Merkezin, denizden yüksekliği: 1030 metredir. Bölgede, tipik karasal iklim hüküm sürmektedir. Buna göre: yazlar sıcak ve kurak, kışlar ise soğuk ve kar yağışlı olarak geçer. Bitki örtüsü ise: bozkır. Büyük bölüm ise, çıplak yamaçlar şeklinde görülmektedir.
İlçe ekonomisi: tarım ve hayvancılığa dayanır. Bölgede akarsu bulunmadığından, sulama da büyük güçlükler yaşanmaktadır. Son yıllardaki ekonomik gelişmeler çerçevesinde, ilçede, büyük bir Holding tarafından, birçok fabrikadan oluşan, Gıda Şehri bölgesi kurulmak durumundadır.

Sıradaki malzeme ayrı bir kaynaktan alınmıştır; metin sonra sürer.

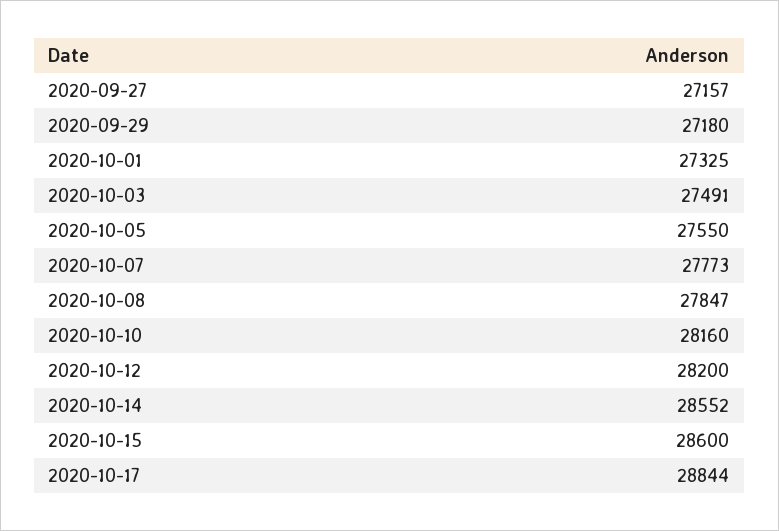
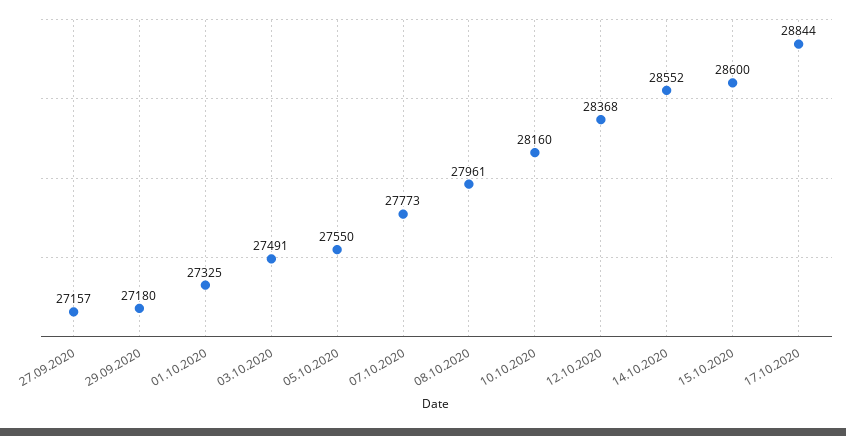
  {
    "2020-09-27": 27157,
    "2020-09-29": 27180,
    "2020-10-01": 27325,
    "2020-10-03": 27491,
    "2020-10-05": 27550,
    "2020-10-07": 27773,
-   "2020-10-08": 27847,
+   "2020-10-08": 27961,
    "2020-10-10": 28160,
-   "2020-10-12": 28200,
+   "2020-10-12": 28368,
    "2020-10-14": 28552,
    "2020-10-15": 28600,
    "2020-10-17": 28844
  }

Tamamen tarıma dayalı olarak gerçekleştirilecek bu proje, dünyanın bu konudaki en büyük projesidir. Bu proje çerçevesinde: birçok gıda ürünü, bölgede üretilecek, işlenecek, paketlenecek, depolanacak ve sevk edilecektir.
KAZIM KARABEKİR
1882 yılında, İstanbul’da doğdu. Harp Okulunda, Atatürk ile tanıştı. 31 Mart Olayını bastırmak için, İstanbul’a gönderilen Harekat Ordusunun başında, Atatürk ile birlikte görev yaptı. I. Dünya Savaşı başında, yarbay olan Kazım Karabekir, savaş yılları boyunca: İran sınırı, Halep, Doğu cephesi ve Çanakkale’de bulundu. 1917 yılında, Erzincan yakınlarındaki “Kafkas Ordusu” komutanlığına getirildi ve bu süredeki görevinde: Ermenileri püskürterek, Erzurum ve Erzincan’ı geri aldı. Sarıkamış bölgesinde ise: Kars ve Gümrü kalelerini ele geçirdi ve bu hizmetlerinin sonucunda “General” oldu.

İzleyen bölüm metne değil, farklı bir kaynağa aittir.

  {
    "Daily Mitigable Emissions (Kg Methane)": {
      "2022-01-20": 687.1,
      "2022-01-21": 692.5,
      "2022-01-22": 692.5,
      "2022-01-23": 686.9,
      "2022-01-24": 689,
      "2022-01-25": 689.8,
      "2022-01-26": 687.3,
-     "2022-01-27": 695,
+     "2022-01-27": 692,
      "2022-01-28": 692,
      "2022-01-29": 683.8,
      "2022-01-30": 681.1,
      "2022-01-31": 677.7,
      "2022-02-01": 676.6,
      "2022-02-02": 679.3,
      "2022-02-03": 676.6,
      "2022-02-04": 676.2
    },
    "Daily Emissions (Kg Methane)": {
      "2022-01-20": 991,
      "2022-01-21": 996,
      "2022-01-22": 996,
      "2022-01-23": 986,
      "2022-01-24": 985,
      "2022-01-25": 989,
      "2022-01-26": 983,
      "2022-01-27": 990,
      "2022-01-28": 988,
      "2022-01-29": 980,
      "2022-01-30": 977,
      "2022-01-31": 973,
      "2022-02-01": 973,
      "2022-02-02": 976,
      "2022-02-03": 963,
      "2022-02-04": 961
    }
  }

Takip eden dönemde: Kazımkarabekir Paşa, sınıf arkadaşı Atatürk ile sürekli olarak birlikte olmuş ve birlikte hareket ederek, Kurtuluş Mücadelesinde büyük yararlılıklar göstermiştir. Cumhuriyetin ilanından sonra ise, TBMM sıralarında, milletvekili olarak, Atatürk’ün muhalifleri arasında yer aldı. Terakkiperver Cumhuriyet Fırkasının kuruluşunda bulundu. Bu Partinin, Genel Başkanı oldu. Ancak, ömrü uzun olmayan parti, 1926 yılında, Atatürk’e yapılan bir suikastın destekçisi olarak çıkınca, kapatıldı.

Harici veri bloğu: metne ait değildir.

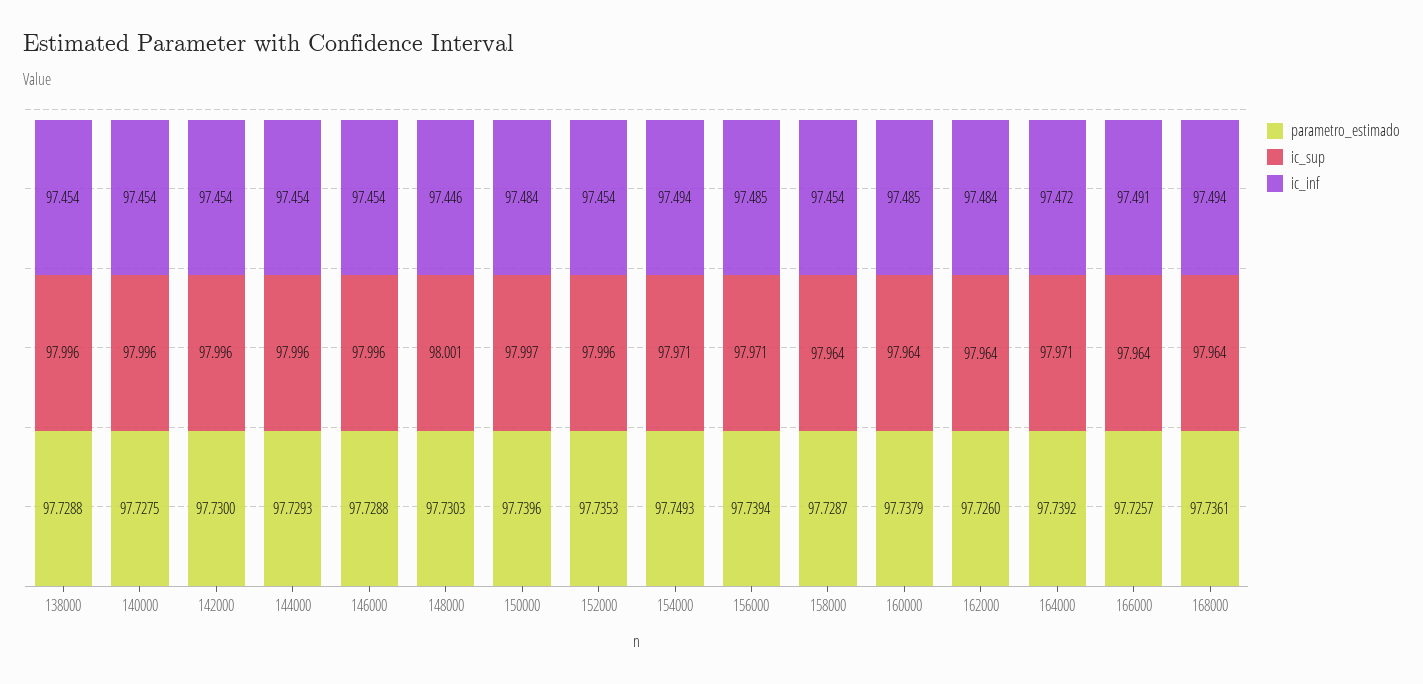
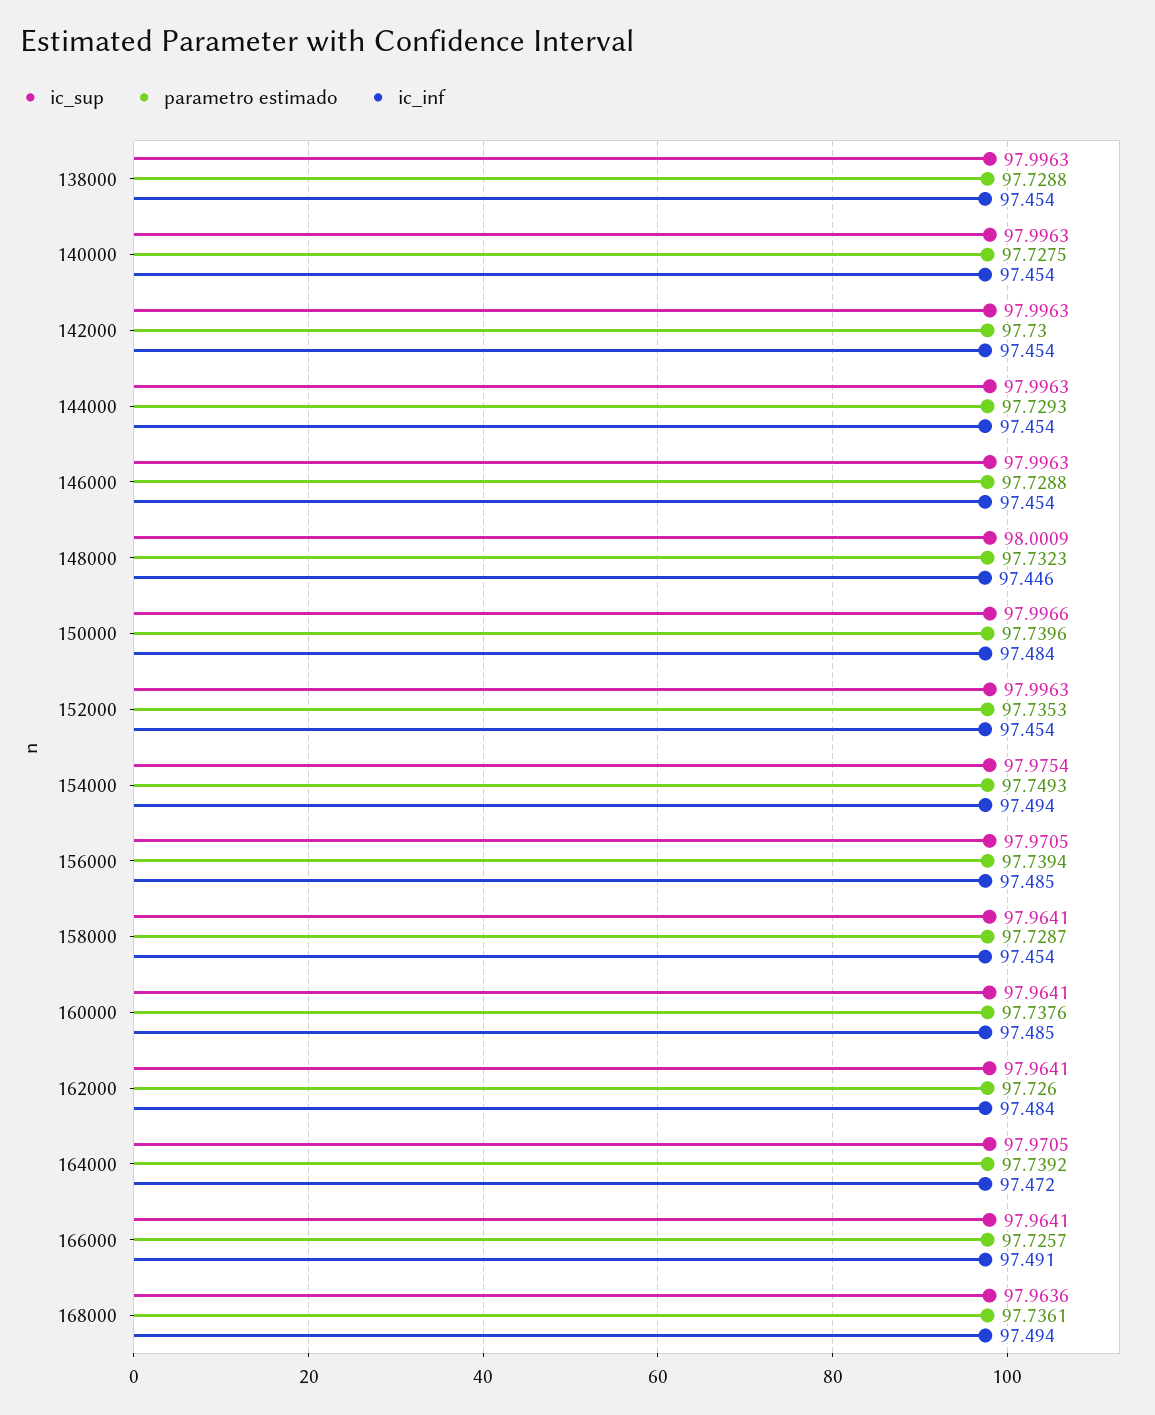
  {
    "parametro_estimado": {
      "138000": 97.7288,
      "140000": 97.7275,
      "142000": 97.73,
      "144000": 97.7293,
      "146000": 97.7288,
-     "148000": 97.7303,
+     "148000": 97.7323,
      "150000": 97.7396,
      "152000": 97.7353,
      "154000": 97.7493,
      "156000": 97.7394,
      "158000": 97.7287,
-     "160000": 97.7379,
+     "160000": 97.7376,
      "162000": 97.726,
      "164000": 97.7392,
      "166000": 97.7257,
      "168000": 97.7361
    },
    "ic_sup": {
      "138000": 97.9963,
      "140000": 97.9963,
      "142000": 97.9963,
      "144000": 97.9963,
      "146000": 97.9963,
      "148000": 98.0009,
      "150000": 97.9966,
      "152000": 97.9963,
-     "154000": 97.971,
+     "154000": 97.9754,
      "156000": 97.9705,
      "158000": 97.9641,
      "160000": 97.9641,
      "162000": 97.9641,
      "164000": 97.9705,
      "166000": 97.9641,
      "168000": 97.9636
    },
    "ic_inf": {
      "138000": 97.454,
      "140000": 97.454,
      "142000": 97.454,
      "144000": 97.454,
      "146000": 97.454,
      "148000": 97.446,
      "150000": 97.484,
      "152000": 97.454,
      "154000": 97.494,
      "156000": 97.485,
      "158000": 97.454,
      "160000": 97.485,
      "162000": 97.484,
      "164000": 97.472,
      "166000": 97.491,
      "168000": 97.494
    }
  }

Kazımkarabekir: 1948 yılında, Ankara’da öldü.
NE YENİR. NE İÇİLİR
Burada: karpuz meşhur. Karpuz: 1992 yılından bu yana, Kazımkarabekir ilçesinde yetiştirilmektedir. Ancak, burada yetiştirilen ve “Paşa Karpuzu” olarak isimlendirilen karpuz cinsi: güzel tadı ve sulu olmasıyla öne çıkıyor. Ağustos ve Eylül aylarında yetiştirilen bu karpuzu: bu tarihlerde, buralarda bulunursanız, mutlaka tatmalısınız.
GEZİLECEK YERLER
KALE KAPISI
Antik dönem yerleşkesi zamanında yapılan kaleden, günümüze sadece “Karaman kapısı” adıyla bilinen kapı kalmıştır. Kapı: ilçe merkezinde, Kazımkarabekir caddesi üzerindedir. Yan taraflarında kesme taşlar kullanılan kapının arkasında, sürgü delikleri var. Kalenin ve bu kapının, hangi tarihte yapıldığı bilinmese de, Karamanoğulları Beyliği döneminde yapıldığı sanılıyor.
BÜYÜK (NEVRUZOĞLU) CAMİİ
İlçe merkezindedir. Karamanoğulları döneminde yapılmış, bölgenin en güzel cami yapılarındandır. Üst örtüyü tutan silindir ve kare formlu sütunlar: kıble duvarına paralel uzanıyor. Son cemaat yerinin üstü, ahşap örtülü, taş kaideler üzerinde 7 ahşap sütun bulunuyor. Mihrabı: kesme, mozaik tekniğiyle yapılmış, geometrik bezemeli çinilerle kaplıdır. Bunların içinden, sol alt köşede bulunan, Karamanoğullarının ongun kuşuna benzeyen çini örneği: buradan alınarak Konya-Karatay Müzesine götürülmüştür.
EMİNETTİN CAMİİ
İlçe merkezindedir. Osmanlı döneminde yapılmıştır. Yapılış tarihi ve yaptıran bilinmemektedir. Ancak, Osmanlı Sultanı Yavuz Sultan Selim, Mısır seferine giderken, bu camiyi görmüş ve İstanbul dönüşünde, bu camiye: 2 altın şamdan ve 3 İran halısı göndermiştir. Bu kıymetli hediyeler, günümüzde: Konya Mevlana Müzesinde sergileniyor.
SARP HÖYÜK
İlçe merkezindedir. Bu höyük, günümüzdeki yerleşim nedeniyle, büyük hasara uğramıştır. Sadece, kentin doğusundaki Roma döneminde yapıldığı tahmin edilen kalenin giriş kapısı korunmuştur. Kale kapısının genişliği: 2.6 metre ve yüksekliği 3 metredir. Antik yerleşim yeri üzerine kurulan günümüzdeki yerleşim içinde, Belediye Binası bahçesinde: 2 mermer mezar aslanı ve 3 adet kalkerden yapılmış sütun bulunmuştur.
Evet, maalesef, ilçe merkezinin bugünkü yerleşimi, Roma döneminde önemli bir yerleşme olduğu sanılan höyüğün hemen üstünde bulunuyor. Elbette, antik yerleşim büyük hasar görmüş.
AKARKÖY
Akarköy mevkiindedir. Buranın, çok ünlü, antik “Derbe” kenti olduğu yönünde, çeşitli arkeoloji yazarları tarafından görüşler öne sürülmüştür. Ancak, Derbe şehrinin yeri “Ekinözü Köyü Derbe Höyüğü” olarak kesinleştiğinde, burası hakkındaki tez, geçerliliğini yitirmiştir. Ancak, mevcut kalıntılardan, Akarköy bölgesinde de, antik dönemde, önemli bir yerleşim bulunduğu anlaşılmaktadır.
Doğal höyük bir tepe üzerindedir. Köy içinde, değişik yerlere yayılmış ve bazı yapıların duvarlarında kullanılmış, çok sayıda mimari parça, yazıt ve steller bulunmaktadır. Hatta, köy camisinin yanında: yonca planlı ve Bizans döneminde yapıldığı sanılan bir yapı, büyük oranda sağlam kalarak günümüze kadar gelebilmiştir.